We have added some exciting new variations to our prosthesis systems. Read about the new voluntary-open (VO) hand, how it works, and why it is important in Part 1.
When the Victoria Hand Project began, the first prosthesis system tested and deployed in developing countries was a voluntary-close (VC) design. This means that the hand remains open until the user extends their arm or flexes their shoulders, causing it to close. After working with many amputees to develop and test the design, we received feedback stating that while the VC hand works well for certain tasks, there are others that would be much better suited to a voluntary-open(VO) hand. Opposite to a VC hand, a VO hand will remain closed until the user extends their arm or protracts their shoulders. This is how a split-hook mechanism is normally operated, and therefore requires less training for amputees.
The appeal of the voluntary-open hand is that the amputee can grab onto an object and hold onto it without consciously needing to think about extending their arm. The voluntary-close hand does have a back-lock mechanism that allows the hand to stay closed, but the user is required to turn it on and off when grasping and releasing an object. The downside to the voluntary-open hand is that the force required to open the hand is equal to the force that the hand grabs an object with, meaning the hand can only squeeze as hard as the springs can pull. With the voluntary-close hand the user can continue pulling on the cable to squeeze harder.
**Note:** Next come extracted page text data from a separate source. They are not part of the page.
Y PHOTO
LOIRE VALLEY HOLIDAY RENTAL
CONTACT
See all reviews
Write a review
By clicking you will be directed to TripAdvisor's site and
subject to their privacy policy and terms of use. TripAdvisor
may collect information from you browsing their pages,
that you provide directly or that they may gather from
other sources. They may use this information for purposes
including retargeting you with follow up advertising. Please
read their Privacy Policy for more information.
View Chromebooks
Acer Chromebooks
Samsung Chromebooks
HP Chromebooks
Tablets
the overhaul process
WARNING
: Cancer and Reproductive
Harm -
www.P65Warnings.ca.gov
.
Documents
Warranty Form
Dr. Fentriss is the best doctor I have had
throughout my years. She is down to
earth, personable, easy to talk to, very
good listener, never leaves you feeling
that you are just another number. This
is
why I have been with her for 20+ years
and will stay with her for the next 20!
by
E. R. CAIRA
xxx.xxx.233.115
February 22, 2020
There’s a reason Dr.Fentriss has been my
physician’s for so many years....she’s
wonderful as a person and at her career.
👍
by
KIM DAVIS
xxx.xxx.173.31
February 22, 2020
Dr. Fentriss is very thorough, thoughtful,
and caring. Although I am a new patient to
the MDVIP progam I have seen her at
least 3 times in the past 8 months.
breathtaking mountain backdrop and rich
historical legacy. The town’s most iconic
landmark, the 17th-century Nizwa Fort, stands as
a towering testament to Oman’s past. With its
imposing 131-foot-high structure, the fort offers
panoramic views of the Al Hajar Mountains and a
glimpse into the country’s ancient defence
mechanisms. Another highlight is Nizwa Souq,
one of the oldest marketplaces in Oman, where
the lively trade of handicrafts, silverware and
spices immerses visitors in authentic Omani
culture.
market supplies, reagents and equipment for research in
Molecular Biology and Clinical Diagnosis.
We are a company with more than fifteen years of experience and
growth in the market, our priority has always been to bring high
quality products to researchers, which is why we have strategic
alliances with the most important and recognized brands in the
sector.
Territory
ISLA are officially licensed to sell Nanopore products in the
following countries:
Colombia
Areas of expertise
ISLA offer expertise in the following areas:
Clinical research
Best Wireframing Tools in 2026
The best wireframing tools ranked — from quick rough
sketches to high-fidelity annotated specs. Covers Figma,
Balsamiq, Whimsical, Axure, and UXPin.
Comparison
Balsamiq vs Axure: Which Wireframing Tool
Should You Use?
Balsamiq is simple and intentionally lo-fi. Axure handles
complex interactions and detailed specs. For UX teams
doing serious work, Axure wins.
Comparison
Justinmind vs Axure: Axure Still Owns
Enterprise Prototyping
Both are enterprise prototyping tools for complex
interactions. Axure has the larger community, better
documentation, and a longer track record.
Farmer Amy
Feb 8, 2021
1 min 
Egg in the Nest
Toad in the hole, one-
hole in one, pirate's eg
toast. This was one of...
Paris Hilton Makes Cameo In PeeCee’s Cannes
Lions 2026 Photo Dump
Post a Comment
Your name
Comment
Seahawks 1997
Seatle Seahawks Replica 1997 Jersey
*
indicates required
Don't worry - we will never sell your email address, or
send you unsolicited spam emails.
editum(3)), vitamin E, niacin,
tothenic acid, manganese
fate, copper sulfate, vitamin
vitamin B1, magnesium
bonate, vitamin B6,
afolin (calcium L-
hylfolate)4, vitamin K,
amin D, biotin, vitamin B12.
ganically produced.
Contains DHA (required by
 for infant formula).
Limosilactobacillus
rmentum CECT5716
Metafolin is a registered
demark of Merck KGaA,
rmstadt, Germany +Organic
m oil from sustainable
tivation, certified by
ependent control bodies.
Inside a VO hand, there are springs or elastics which hold the hand closed until it is used. Initially, we used elastics which are also used in traditional split-hook prosthesis, however these elastics were not available in Kathmandu, Nepal. As a result, the new VO hands have been designed to use extension springs rather than elastic bands. These same springs are used in the VC hands and are therefore more easily accessible.
The initial designs for the voluntary-open hand began in the summer of 2015 as an engineering student’s design project, but following this, priority was placed on improving the design of the voluntary-close hand to prepare for our first deployment outside of trials. The first voluntary-open hands were deployed to amputees in Guatemala in the Spring of 2016 to test the design and to receive valuable feedback. Design updates to the voluntary-close hand have been implemented into the voluntary-open hand, and the hand was deployed again in Nepal in the Summer of 2016. Following this, minor design updates have occurred and multiple amputees, including amputees in Ecuador and Victoria, have received the voluntary open hand.
An amputee in Nepal was able to use the VO hand to write his name on a piece of paper with a pen, and hold onto objects even when swinging his arm around. A construction worker in Ecuador was able to hold a nail with the VO hand and hit it with a hammer. As we further develop our line of prosthesis systems we look forward to more experiences like these! Thanks for your support!